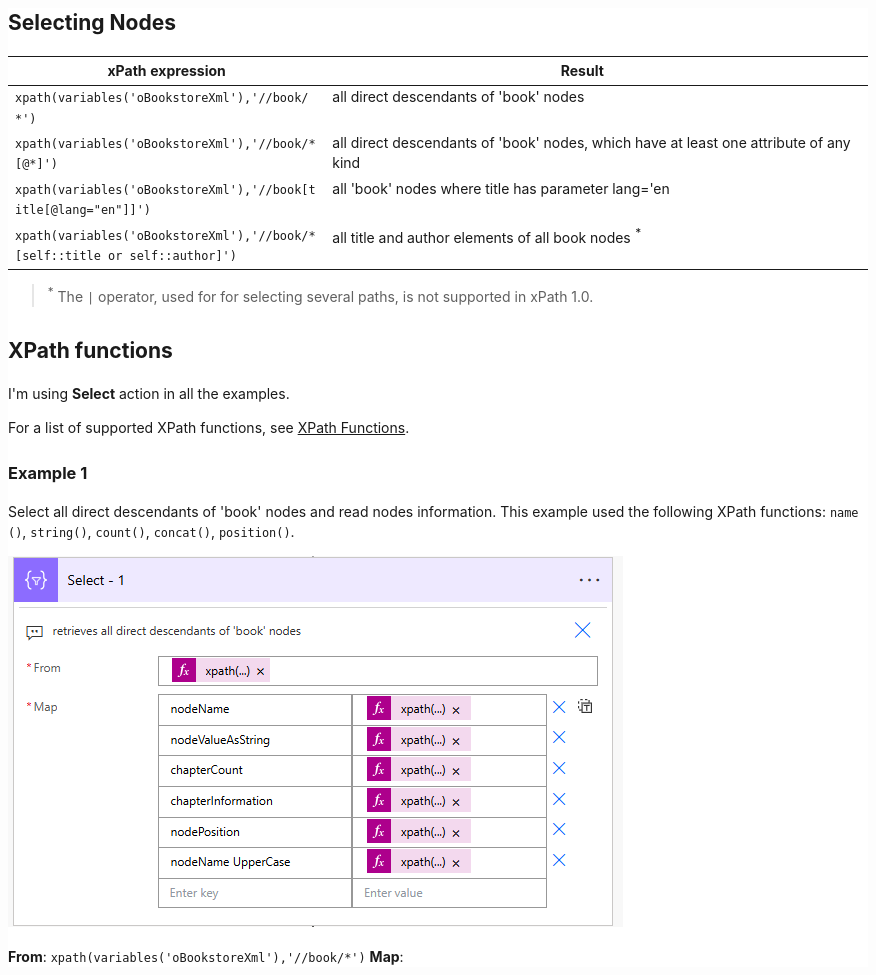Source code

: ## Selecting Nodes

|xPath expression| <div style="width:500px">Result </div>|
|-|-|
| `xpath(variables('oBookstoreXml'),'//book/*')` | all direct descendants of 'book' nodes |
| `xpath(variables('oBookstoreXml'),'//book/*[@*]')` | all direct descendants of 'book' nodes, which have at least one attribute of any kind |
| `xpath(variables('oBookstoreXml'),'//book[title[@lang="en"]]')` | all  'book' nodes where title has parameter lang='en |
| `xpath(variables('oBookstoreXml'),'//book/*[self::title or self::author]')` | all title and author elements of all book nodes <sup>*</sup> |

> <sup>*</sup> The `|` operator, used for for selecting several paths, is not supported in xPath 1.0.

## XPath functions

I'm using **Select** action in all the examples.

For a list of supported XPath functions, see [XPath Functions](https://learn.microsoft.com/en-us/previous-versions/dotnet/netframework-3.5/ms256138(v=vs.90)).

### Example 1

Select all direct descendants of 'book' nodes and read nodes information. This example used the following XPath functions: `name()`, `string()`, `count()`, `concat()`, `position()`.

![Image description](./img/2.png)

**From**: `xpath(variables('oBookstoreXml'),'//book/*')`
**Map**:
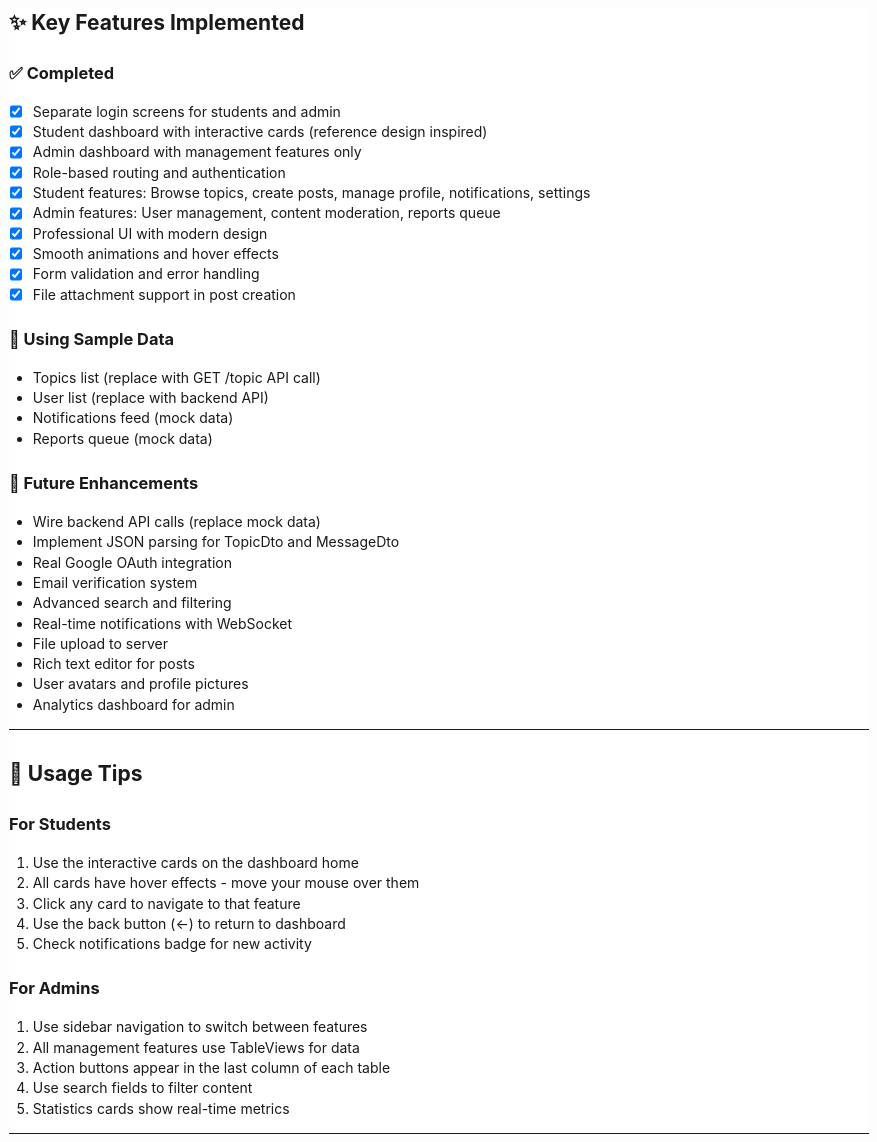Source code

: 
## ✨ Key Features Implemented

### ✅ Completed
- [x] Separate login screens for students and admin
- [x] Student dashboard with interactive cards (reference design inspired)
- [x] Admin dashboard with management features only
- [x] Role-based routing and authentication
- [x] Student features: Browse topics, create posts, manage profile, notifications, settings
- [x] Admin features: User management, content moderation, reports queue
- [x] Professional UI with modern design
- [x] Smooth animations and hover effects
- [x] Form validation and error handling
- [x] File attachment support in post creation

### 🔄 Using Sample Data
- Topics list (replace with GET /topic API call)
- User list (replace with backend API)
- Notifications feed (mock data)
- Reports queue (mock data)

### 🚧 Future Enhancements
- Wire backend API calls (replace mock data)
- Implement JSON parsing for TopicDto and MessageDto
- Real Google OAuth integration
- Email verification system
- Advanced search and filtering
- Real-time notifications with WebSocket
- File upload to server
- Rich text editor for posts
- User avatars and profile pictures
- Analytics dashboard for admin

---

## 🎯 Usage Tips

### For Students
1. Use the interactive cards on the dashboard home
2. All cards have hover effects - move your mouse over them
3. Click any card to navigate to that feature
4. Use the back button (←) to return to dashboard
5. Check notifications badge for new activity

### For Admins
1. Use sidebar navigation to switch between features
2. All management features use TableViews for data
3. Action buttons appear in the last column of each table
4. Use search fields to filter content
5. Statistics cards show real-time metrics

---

=-=-=-=-=

● **What to produce**: Could you return exactly the stretch of the data above that starts at the line with "### ✅ Completed" and ends at the line with "- Wire backend API calls (replace mock data)", both lines included?

● **Answer section**:
### ✅ Completed
- [x] Separate login screens for students and admin
- [x] Student dashboard with interactive cards (reference design inspired)
- [x] Admin dashboard with management features only
- [x] Role-based routing and authentication
- [x] Student features: Browse topics, create posts, manage profile, notifications, settings
- [x] Admin features: User management, content moderation, reports queue
- [x] Professional UI with modern design
- [x] Smooth animations and hover effects
- [x] Form validation and error handling
- [x] File attachment support in post creation

### 🔄 Using Sample Data
- Topics list (replace with GET /topic API call)
- User list (replace with backend API)
- Notifications feed (mock data)
- Reports queue (mock data)

### 🚧 Future Enhancements
- Wire backend API calls (replace mock data)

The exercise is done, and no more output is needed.